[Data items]
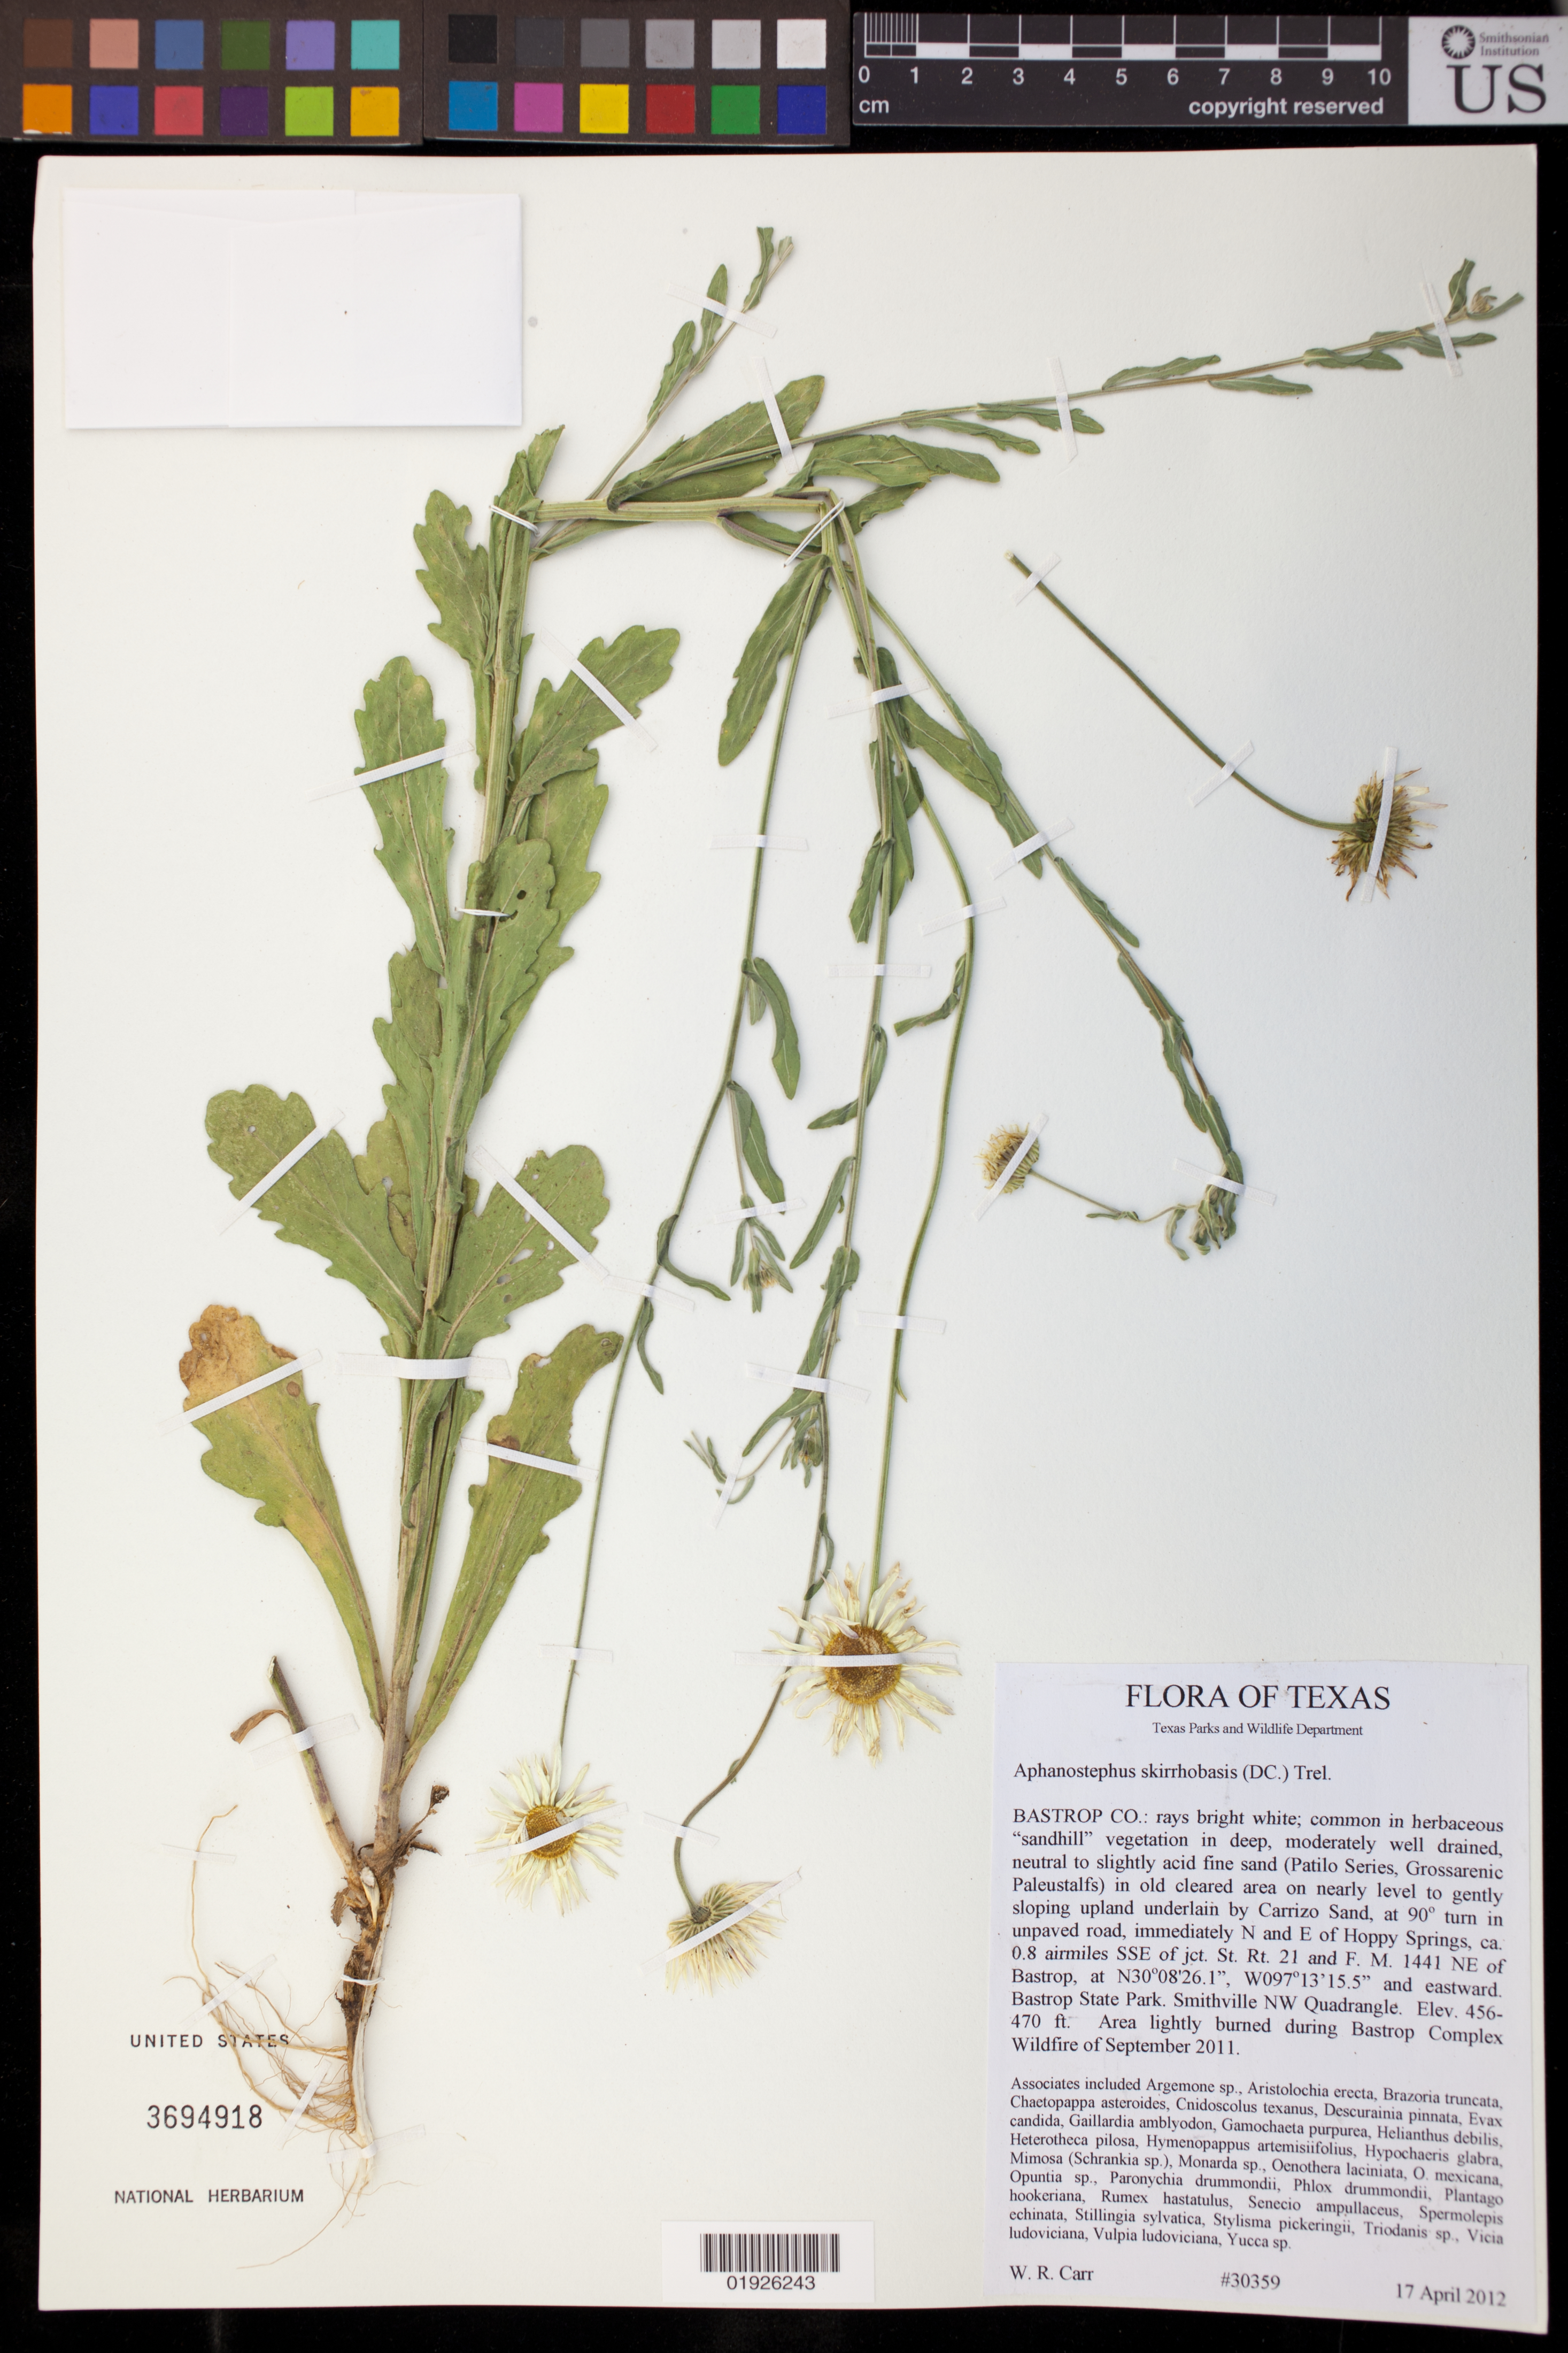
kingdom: Plantae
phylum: Tracheophyta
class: Magnoliopsida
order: Asterales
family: Asteraceae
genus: Aphanostephus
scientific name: Aphanostephus skirrhobasis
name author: (DC.) Trel. ex Coville & Branner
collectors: W. Carr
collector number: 30359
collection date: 2012-04-17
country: United States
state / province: Texas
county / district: Bastrop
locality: Immediately N and E of Hoppy Springs, ca. 0.8 airmiles SSE of jct. St. Rt. 21 and F. M. 1441 NE of Bastrop. Bastrop State Park. Smithville NW Quadrangle.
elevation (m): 139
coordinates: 30 08 26.1 N, 097 13 15.5 W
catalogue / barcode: US 3694918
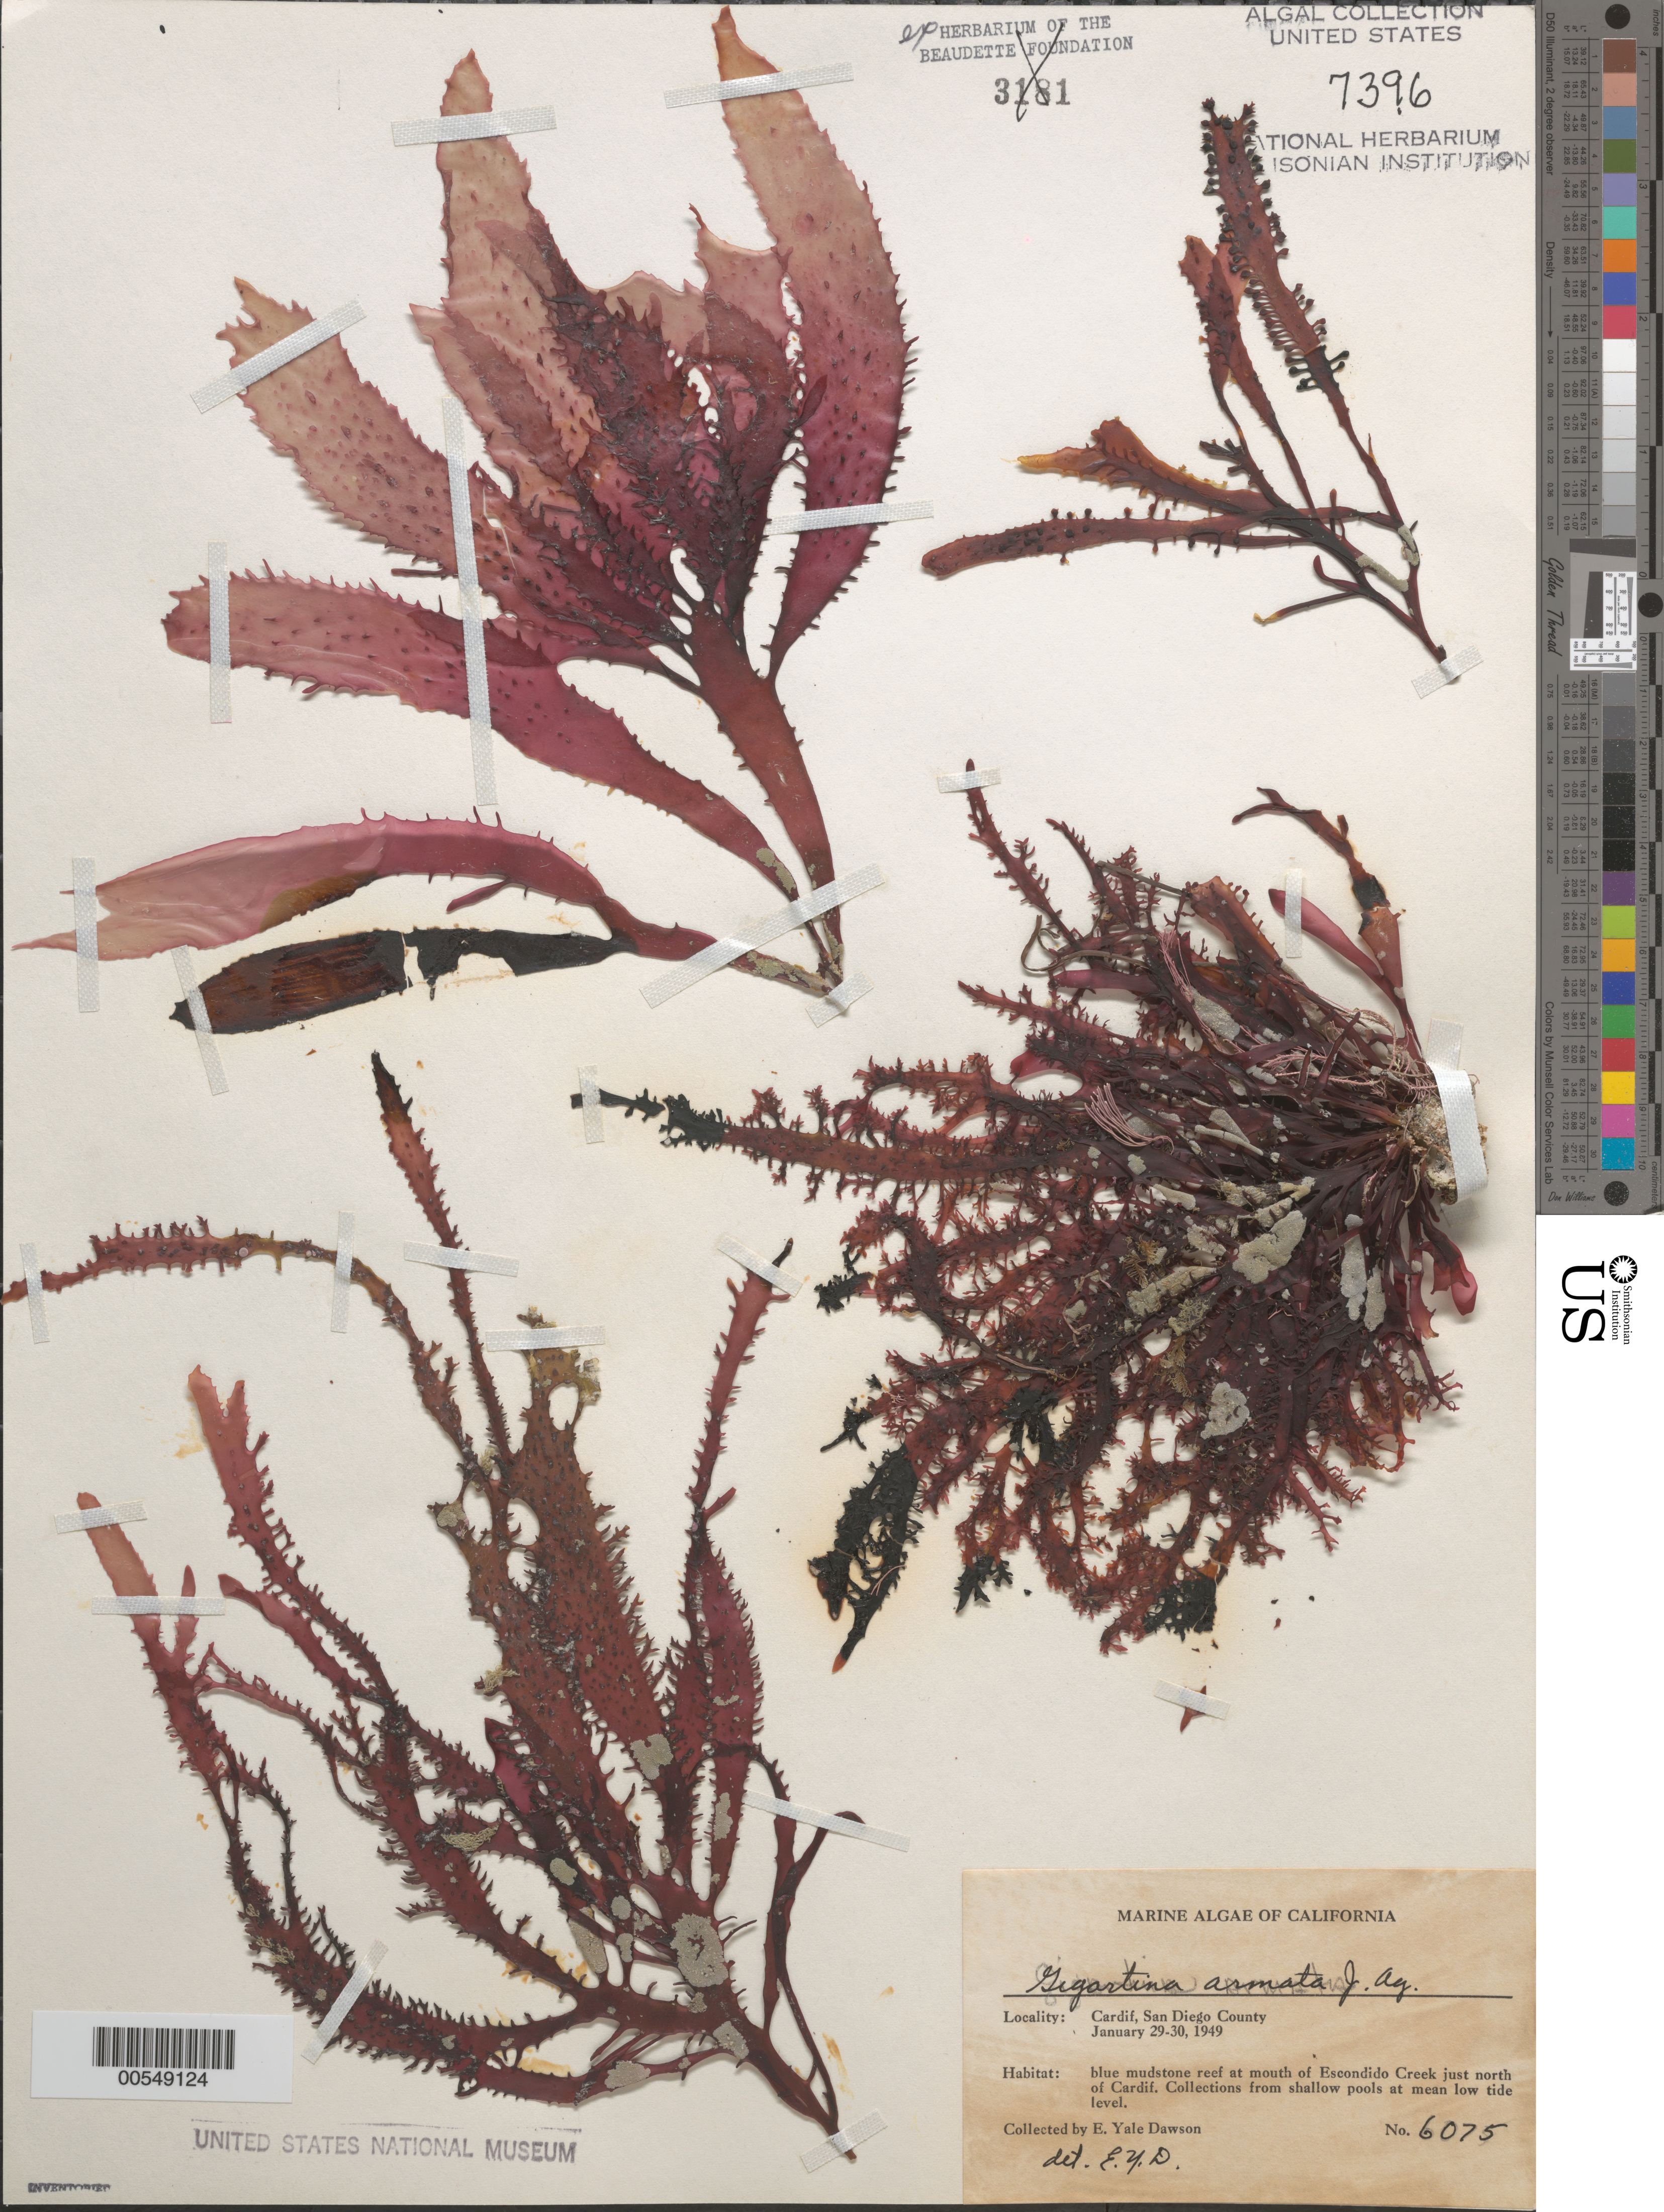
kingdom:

**Brief:** Present all of the data above as a numbered list with one line per item. Leave out blank lines and the pictures.

**Correct response:**
1. kingdom: Plantae
2. phylum: Tracheophyta
3. class: Magnoliopsida
4. order: Asterales
5. family: Asteraceae
6. genus: Aphanostephus
7. scientific name: Aphanostephus skirrhobasis
8. name author: (DC.) Trel. ex Coville & Branner
9. collectors: W. Carr
10. collector number: 30359
11. collection date: 2012-04-17
12. country: United States
13. state / province: Texas
14. county / district: Bastrop
15. locality: Immediately N and E of Hoppy Springs, ca. 0.8 airmiles SSE of jct. St. Rt. 21 and F. M. 1441 NE of Bastrop. Bastrop State Park. Smithville NW Quadrangle.
16. elevation (m): 139
17. coordinates: 30 08 26.1 N, 097 13 15.5 W
18. catalogue / barcode: US 3694918
19. kingdom:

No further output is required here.